**** Extracted information ****

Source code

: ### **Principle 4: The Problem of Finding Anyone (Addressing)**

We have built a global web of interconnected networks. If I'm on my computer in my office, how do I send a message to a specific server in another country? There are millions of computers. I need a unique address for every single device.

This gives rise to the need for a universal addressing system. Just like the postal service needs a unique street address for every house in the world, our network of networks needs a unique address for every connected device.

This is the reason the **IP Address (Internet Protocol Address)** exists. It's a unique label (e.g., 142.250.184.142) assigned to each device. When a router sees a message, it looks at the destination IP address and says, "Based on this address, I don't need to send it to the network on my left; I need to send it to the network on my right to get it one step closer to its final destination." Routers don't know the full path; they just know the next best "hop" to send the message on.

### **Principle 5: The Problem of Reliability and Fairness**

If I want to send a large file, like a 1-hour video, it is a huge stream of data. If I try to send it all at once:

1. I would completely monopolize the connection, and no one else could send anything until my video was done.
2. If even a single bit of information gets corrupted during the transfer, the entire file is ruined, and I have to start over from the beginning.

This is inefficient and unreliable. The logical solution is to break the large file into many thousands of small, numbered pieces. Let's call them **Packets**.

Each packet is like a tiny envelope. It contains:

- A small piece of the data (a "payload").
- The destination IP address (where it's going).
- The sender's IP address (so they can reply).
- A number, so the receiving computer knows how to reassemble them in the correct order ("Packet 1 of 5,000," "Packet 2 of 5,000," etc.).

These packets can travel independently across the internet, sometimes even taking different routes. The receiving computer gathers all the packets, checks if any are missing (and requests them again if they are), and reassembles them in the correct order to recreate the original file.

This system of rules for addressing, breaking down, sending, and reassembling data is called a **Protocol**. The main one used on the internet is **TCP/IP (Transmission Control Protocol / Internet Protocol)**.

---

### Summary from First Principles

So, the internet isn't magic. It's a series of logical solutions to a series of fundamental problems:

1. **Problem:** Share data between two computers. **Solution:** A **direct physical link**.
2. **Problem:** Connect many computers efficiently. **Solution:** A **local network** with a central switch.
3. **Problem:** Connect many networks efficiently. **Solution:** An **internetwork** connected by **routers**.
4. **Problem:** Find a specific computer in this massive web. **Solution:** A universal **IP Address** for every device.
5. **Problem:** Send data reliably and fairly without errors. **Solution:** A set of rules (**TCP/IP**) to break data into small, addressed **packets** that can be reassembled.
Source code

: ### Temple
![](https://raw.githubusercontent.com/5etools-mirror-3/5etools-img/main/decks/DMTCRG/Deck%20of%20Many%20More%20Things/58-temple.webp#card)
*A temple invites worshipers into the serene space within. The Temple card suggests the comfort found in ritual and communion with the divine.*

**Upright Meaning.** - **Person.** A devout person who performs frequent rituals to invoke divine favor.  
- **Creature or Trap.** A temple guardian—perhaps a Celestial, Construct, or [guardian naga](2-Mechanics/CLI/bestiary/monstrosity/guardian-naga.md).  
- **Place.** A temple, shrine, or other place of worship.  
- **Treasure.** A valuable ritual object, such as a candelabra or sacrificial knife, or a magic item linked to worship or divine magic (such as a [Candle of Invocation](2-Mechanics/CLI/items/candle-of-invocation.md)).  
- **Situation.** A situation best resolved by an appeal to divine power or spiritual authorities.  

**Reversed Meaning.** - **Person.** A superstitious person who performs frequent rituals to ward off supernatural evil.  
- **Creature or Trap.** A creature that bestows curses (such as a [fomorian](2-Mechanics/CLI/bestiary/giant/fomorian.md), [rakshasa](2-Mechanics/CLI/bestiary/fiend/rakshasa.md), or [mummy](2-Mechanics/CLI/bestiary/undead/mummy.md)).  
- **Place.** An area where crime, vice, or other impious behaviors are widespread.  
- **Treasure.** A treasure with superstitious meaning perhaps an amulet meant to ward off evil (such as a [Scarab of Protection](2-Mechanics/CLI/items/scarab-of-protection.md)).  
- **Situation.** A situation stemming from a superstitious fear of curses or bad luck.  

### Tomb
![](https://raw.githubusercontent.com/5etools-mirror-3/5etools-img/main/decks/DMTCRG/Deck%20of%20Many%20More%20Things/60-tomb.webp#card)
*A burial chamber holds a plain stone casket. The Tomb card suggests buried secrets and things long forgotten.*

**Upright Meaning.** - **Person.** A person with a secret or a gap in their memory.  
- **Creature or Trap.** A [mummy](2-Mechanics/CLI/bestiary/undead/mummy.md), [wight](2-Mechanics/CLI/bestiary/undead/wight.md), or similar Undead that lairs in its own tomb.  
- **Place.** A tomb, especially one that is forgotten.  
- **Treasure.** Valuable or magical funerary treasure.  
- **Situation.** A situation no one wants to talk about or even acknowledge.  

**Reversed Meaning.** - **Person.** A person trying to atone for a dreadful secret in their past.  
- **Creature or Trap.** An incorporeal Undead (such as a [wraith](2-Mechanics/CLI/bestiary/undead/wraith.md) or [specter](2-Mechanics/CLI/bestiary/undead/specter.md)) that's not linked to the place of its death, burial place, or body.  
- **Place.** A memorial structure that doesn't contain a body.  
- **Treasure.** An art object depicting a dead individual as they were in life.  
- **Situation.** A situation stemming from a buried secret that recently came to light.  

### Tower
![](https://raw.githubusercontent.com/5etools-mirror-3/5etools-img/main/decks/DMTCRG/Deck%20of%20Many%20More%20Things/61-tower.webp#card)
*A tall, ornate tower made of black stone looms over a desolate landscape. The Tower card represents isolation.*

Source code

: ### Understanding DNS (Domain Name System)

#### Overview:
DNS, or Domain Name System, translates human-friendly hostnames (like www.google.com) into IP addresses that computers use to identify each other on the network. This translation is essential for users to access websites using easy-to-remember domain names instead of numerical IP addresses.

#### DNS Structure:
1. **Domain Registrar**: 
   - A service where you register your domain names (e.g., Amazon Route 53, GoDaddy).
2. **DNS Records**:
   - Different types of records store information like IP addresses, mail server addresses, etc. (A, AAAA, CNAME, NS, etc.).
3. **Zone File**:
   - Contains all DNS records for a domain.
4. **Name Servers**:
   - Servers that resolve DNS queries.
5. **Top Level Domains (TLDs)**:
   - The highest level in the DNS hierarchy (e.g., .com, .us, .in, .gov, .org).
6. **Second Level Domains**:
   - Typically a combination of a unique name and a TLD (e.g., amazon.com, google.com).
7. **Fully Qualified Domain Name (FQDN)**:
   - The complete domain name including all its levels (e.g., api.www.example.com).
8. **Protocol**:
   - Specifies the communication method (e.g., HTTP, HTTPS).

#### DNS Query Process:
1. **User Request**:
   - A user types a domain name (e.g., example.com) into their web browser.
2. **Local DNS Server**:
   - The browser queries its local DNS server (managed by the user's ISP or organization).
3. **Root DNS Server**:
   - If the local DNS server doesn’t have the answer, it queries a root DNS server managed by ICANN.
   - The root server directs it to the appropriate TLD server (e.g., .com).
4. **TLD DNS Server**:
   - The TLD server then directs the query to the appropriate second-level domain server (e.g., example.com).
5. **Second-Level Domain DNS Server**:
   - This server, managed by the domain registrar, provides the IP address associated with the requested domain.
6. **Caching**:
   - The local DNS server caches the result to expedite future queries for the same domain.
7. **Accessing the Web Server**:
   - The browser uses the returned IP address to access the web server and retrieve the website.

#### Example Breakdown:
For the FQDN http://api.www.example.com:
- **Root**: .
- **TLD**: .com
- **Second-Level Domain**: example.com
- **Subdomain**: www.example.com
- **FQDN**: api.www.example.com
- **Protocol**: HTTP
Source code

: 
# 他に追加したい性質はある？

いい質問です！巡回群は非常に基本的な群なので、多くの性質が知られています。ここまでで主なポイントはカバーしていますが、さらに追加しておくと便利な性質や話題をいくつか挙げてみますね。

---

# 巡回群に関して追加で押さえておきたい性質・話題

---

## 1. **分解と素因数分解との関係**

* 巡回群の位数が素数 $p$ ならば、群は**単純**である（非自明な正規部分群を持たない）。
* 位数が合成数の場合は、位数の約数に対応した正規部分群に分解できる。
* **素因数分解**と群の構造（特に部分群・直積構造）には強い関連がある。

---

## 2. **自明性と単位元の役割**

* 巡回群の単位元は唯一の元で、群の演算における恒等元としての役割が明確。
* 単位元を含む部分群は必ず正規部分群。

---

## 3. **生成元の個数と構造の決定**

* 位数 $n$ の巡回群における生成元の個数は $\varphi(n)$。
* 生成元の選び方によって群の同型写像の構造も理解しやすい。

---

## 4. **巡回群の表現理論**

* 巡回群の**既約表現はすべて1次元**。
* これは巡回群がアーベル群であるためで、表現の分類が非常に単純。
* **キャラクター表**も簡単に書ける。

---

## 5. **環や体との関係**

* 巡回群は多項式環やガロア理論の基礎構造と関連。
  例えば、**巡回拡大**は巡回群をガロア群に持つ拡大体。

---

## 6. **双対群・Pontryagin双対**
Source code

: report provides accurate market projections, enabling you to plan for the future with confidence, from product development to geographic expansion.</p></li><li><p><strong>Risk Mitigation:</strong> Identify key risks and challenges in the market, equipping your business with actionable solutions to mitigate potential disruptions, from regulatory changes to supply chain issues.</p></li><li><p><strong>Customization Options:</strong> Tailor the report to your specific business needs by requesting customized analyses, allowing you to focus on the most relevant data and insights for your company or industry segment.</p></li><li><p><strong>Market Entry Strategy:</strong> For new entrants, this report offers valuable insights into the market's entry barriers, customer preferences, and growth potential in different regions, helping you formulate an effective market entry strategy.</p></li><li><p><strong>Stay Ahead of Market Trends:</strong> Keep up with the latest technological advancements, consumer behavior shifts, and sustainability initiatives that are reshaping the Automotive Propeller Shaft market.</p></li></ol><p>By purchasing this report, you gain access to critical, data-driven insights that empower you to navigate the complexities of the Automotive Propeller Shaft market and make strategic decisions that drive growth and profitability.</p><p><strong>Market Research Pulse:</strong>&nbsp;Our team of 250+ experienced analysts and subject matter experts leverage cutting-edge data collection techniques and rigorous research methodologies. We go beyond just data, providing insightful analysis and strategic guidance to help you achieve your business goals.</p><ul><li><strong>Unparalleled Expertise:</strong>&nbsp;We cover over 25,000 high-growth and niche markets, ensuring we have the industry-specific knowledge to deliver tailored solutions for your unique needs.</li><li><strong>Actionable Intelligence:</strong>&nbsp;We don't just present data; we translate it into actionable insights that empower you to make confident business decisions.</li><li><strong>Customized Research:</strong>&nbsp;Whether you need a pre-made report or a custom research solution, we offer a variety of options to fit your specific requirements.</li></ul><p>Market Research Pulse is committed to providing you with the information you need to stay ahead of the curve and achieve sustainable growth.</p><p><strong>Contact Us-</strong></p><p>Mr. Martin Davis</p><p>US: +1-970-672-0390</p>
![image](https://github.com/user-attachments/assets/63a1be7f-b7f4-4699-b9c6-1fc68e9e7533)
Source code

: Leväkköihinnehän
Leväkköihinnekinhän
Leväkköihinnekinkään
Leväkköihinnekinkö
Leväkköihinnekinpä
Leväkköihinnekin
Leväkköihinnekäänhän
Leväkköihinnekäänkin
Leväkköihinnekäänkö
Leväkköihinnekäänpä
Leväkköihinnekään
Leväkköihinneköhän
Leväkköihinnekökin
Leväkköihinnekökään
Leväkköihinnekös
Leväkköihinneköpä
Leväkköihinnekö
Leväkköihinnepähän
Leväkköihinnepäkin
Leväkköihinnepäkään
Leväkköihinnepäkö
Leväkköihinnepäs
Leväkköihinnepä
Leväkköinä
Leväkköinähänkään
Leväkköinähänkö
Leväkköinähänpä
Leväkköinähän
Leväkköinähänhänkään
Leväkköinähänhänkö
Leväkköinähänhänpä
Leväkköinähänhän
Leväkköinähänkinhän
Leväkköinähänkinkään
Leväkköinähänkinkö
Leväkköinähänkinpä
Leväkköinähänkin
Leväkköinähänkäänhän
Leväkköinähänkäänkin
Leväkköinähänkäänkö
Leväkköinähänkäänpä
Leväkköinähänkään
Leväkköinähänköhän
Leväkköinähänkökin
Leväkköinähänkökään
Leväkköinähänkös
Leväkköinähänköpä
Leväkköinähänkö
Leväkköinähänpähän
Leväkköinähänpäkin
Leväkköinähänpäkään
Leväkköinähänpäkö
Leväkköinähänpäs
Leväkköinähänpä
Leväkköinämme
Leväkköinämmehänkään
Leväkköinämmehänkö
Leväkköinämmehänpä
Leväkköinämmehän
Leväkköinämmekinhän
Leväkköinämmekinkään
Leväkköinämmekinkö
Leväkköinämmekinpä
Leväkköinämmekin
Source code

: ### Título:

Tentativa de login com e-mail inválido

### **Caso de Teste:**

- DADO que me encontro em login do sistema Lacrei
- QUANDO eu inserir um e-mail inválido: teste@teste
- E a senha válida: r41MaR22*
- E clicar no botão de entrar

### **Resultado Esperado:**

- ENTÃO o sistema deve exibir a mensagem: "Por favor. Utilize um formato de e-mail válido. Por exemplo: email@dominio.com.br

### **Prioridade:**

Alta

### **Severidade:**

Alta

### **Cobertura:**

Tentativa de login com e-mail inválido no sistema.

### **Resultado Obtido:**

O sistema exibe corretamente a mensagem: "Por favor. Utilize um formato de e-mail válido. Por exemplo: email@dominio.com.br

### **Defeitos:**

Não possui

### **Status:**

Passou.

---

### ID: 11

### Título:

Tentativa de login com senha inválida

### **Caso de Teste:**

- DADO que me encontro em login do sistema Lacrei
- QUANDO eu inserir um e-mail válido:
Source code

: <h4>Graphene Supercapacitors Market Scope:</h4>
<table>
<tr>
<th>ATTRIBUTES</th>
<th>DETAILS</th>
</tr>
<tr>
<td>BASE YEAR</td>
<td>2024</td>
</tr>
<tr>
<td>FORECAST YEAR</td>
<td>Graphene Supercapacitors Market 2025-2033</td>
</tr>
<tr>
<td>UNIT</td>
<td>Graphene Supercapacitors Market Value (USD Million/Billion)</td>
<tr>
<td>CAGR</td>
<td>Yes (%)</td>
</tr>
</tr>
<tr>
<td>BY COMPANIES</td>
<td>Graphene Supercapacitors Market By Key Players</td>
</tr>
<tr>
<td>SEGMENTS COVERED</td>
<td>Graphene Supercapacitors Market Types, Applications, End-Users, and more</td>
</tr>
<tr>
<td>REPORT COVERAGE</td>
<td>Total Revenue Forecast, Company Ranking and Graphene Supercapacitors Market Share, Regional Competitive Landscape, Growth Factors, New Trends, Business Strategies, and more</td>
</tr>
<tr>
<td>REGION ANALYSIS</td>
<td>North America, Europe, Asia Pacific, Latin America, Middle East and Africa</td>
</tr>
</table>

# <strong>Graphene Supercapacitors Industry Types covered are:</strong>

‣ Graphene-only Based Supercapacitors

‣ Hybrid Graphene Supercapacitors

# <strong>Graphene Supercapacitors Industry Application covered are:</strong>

****

** The problem **
Pull out each line of the data above that contains the word "object", and list those lines as they appear.

** Solution **
- **Treasure.** A valuable ritual object, such as a candelabra or sacrificial knife, or a magic item linked to worship or divine magic (such as a [Candle of Invocation](2-Mechanics/CLI/items/candle-of-invocation.md)).  
- **Treasure.** An art object depicting a dead individual as they were in life.  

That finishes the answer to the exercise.